Vivir en un congelador sería una fantasía comparada con habitar en Yakutsk, la ciudad más fría del mundo, donde el termómetro ha marcado un espeluznante récord de 71 grados centígrados bajo cero. Un lugar que parece más cercano a Marte que a la Tierra, donde la vida cotidiana se convierte en un pulso constante contra la naturaleza y hasta el simple acto de respirar puede ser letal, ya que el aliento mismo puede congelarse.

Situada en lo profundo de Siberia, esta ciudad rusa no solo es conocida por sus temperaturas brutales, sino también por su aislamiento. Con más de 300.000 habitantes que desafían lo imposible, Yakutsk se erige como un escenario donde lo absurdo y lo extremo conviven en cada esquina. Aquí, los coches no pueden apagarse, los alimentos se conservan colgando de las ventanas y el más mínimo descuido puede costar la vida.

El peligro invisible del frío extremo

Caminar por Yakutsk no es simplemente una experiencia, es un riesgo calculado. En estas condiciones, las gafas con marco metálico son armas de doble filo: si el metal toca la piel, se adhiere como un imán mortal, y retirarlo puede arrancar pedazos de carne. Además, una simple bocanada de aire puede congelar los pulmones en cuestión de segundos, y hasta el humo de los coches se convierte en minúsculos cristales de hielo. Este fenómeno crea una especie de "smog helado” que reduce la visibilidad y, en muchos casos, envuelve la ciudad en una densa bruma blanca.

La ciudad más fría del planeta

El suelo mismo es un enemigo. El permafrost, una capa de hielo de más de 100 metros de grosor, obliga a construir las casas sobre pilares. Si no fuera así, las estructuras se inclinarían o colapsarían con el paso del tiempo. En este paisaje inhumano, los ríos permanecen congelados durante la mayor parte del año, y para enterrar a los difuntos es necesario quemar carbón durante días para abrir un hoyo en la tierra.

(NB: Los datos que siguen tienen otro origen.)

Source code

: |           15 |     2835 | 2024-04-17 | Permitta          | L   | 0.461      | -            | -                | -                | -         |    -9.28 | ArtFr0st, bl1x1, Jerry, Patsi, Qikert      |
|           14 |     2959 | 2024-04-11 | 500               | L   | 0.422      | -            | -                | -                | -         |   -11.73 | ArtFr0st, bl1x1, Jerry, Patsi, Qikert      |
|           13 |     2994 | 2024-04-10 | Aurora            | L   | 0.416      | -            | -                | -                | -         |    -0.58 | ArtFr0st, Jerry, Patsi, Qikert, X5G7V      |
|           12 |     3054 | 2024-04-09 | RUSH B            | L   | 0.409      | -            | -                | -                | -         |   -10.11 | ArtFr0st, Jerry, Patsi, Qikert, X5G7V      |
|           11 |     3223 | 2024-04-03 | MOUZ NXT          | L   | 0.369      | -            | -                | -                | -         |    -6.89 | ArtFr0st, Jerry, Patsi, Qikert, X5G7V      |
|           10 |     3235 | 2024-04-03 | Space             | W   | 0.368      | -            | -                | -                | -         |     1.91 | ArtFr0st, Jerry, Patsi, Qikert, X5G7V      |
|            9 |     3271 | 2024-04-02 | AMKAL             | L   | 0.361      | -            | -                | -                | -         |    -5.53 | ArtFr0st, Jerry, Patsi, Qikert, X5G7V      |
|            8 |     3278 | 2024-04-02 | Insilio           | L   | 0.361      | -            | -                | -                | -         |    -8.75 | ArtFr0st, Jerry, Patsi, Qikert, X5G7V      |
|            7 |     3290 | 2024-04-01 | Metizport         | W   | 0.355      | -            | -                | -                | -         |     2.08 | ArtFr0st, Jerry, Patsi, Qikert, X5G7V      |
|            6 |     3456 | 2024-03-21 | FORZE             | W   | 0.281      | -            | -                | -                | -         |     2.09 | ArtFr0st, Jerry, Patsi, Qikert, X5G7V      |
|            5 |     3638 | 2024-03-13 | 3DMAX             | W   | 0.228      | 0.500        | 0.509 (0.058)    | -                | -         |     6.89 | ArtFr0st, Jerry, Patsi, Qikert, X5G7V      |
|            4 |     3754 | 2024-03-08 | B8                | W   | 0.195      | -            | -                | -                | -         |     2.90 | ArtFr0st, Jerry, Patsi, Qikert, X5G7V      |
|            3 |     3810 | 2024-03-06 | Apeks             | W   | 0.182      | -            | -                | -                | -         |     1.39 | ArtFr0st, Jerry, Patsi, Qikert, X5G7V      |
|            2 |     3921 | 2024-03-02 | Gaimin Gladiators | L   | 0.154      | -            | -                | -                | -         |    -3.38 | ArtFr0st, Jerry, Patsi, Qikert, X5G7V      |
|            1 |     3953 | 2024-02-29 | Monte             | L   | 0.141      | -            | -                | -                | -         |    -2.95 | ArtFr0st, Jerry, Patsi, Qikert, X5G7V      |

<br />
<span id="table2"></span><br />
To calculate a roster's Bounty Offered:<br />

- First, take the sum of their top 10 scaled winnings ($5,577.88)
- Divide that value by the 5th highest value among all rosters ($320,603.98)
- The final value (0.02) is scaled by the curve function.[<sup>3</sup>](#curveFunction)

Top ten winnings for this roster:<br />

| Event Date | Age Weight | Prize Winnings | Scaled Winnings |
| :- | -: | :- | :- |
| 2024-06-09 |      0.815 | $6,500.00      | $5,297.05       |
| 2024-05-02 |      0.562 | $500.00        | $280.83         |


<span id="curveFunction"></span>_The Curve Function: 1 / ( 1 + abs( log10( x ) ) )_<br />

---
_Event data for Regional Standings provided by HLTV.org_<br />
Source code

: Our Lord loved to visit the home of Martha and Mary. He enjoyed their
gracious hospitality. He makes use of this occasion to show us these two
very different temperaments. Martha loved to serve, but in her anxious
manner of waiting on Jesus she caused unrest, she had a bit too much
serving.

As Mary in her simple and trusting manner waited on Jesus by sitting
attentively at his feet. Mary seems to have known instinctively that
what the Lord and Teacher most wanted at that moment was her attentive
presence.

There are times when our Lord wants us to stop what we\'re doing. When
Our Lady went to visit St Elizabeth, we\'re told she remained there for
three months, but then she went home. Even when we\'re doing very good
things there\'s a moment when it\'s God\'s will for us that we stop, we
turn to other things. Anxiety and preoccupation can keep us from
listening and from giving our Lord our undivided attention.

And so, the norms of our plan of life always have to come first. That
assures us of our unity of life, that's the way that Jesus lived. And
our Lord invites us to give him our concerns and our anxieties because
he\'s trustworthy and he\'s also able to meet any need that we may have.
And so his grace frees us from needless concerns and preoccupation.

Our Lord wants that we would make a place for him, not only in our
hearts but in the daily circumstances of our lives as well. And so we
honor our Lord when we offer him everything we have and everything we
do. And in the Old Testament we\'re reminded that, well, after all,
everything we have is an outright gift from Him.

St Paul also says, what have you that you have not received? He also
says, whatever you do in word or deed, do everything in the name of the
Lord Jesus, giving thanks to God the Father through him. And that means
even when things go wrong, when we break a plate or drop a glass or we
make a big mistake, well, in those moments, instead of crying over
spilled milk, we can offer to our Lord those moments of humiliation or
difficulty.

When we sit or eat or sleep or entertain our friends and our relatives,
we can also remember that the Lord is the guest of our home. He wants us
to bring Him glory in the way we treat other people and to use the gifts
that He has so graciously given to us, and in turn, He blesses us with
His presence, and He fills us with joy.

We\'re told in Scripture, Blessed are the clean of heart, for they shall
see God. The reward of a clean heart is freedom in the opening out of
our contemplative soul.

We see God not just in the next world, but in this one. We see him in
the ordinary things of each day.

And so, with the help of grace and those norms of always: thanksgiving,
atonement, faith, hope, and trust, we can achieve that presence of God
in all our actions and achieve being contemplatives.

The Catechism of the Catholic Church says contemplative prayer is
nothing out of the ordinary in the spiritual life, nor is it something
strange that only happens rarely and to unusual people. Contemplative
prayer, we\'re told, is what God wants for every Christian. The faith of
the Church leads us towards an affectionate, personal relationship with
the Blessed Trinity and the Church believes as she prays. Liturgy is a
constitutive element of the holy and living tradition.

Una vida marcada por la rutina del hielo eterno

En Yakutsk, detener el motor del coche es firmar su sentencia de muerte. Un vehículo apagado se convierte en un bloque de hielo en cuestión de minutos, con el aceite solidificándose como si fuera mantequilla olvidada en el congelador. Por eso, las calles están repletas de coches funcionando sin nadie dentro, como fantasmas metálicos que nunca descansan. Quienes tienen más recursos guardan sus vehículos en garajes calefaccionados, mientras que el resto vive con el temor de quedarse varado y morir congelado antes de recibir ayuda.

La comida, paradójicamente, no necesita refrigeración. Los peces, conejos y carne de caballo se exhiben en los mercados como estatuas heladas, sin necesidad de congeladores. Las ventanas de los hogares se convierten en auténticas neveras al aire libre, donde un trozo de carne puede permanecer intacto durante meses. En Yakutsk, la naturaleza ofrece un frigorífico permanente, aunque a un costo demasiado alto: el riesgo de congelación acecha en cada segundo.

A pesar de este panorama apocalíptico, la población local no lo percibe como una tortura, sino como parte de su identidad. Los yakutos veneran la naturaleza, hablan de ella como un espíritu vivo y se aferran a sus tradiciones con una devoción admirable. Mientras para el resto del mundo habitar en este clima sería un castigo, para ellos es una manera de vivir, criar a sus hijos con aire puro y defender su cultura ancestral. Yakutsk no solo es la ciudad más fría del planeta, es también un testimonio de la capacidad humana para adaptarse a lo inimaginable.